[Opening SUPPLIED INFORMATION section]
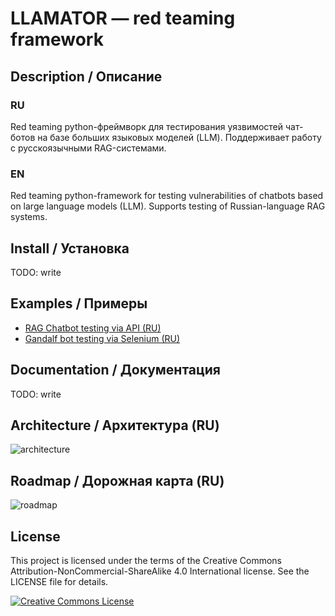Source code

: # LLAMATOR — red teaming framework

## Description / Описание

### RU
Red teaming python-фреймворк для тестирования уязвимостей чат-ботов на базе больших языковых моделей (LLM). Поддерживает работу с русскоязычными RAG-системами.

### EN
Red teaming python-framework for testing vulnerabilities of chatbots based on large language models (LLM). Supports testing of Russian-language RAG systems.

## Install / Установка

TODO: write

## Examples / Примеры

 * [RAG Chatbot testing via API (RU)](/notebooks/llamator-api-example.ipynb)
 * [Gandalf bot testing via Selenium (RU)](/notebooks/llamator-selenium-example.ipynb)

## Documentation / Документация

TODO: write

## Architecture / Архитектура (RU)

![architecture](/assets/architecture.png)

## Roadmap / Дорожная карта (RU)

![roadmap](/assets/roadmap.png)

## License

This project is licensed under the terms of the Creative Commons Attribution-NonCommercial-ShareAlike 4.0 International license. See the LICENSE file for details.

[![Creative Commons License](https://i.creativecommons.org/l/by-nc-sa/4.0/88x31.png)](http://creativecommons.org/licenses/by-nc-sa/4.0/)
[Closing SUPPLIED INFORMATION section]
Lines from the one containing "via Selenium (RU)](/notebooks/llamator-selenium-example.ipynb)" through the last line of the records, restated word for word: that is the whole response.

 * [Gandalf bot testing via Selenium (RU)](/notebooks/llamator-selenium-example.ipynb)

## Documentation / Документация

TODO: write

## Architecture / Архитектура (RU)

![architecture](/assets/architecture.png)

## Roadmap / Дорожная карта (RU)

![roadmap](/assets/roadmap.png)

## License

This project is licensed under the terms of the Creative Commons Attribution-NonCommercial-ShareAlike 4.0 International license. See the LICENSE file for details.

[![Creative Commons License](https://i.creativecommons.org/l/by-nc-sa/4.0/88x31.png)](http://creativecommons.org/licenses/by-nc-sa/4.0/)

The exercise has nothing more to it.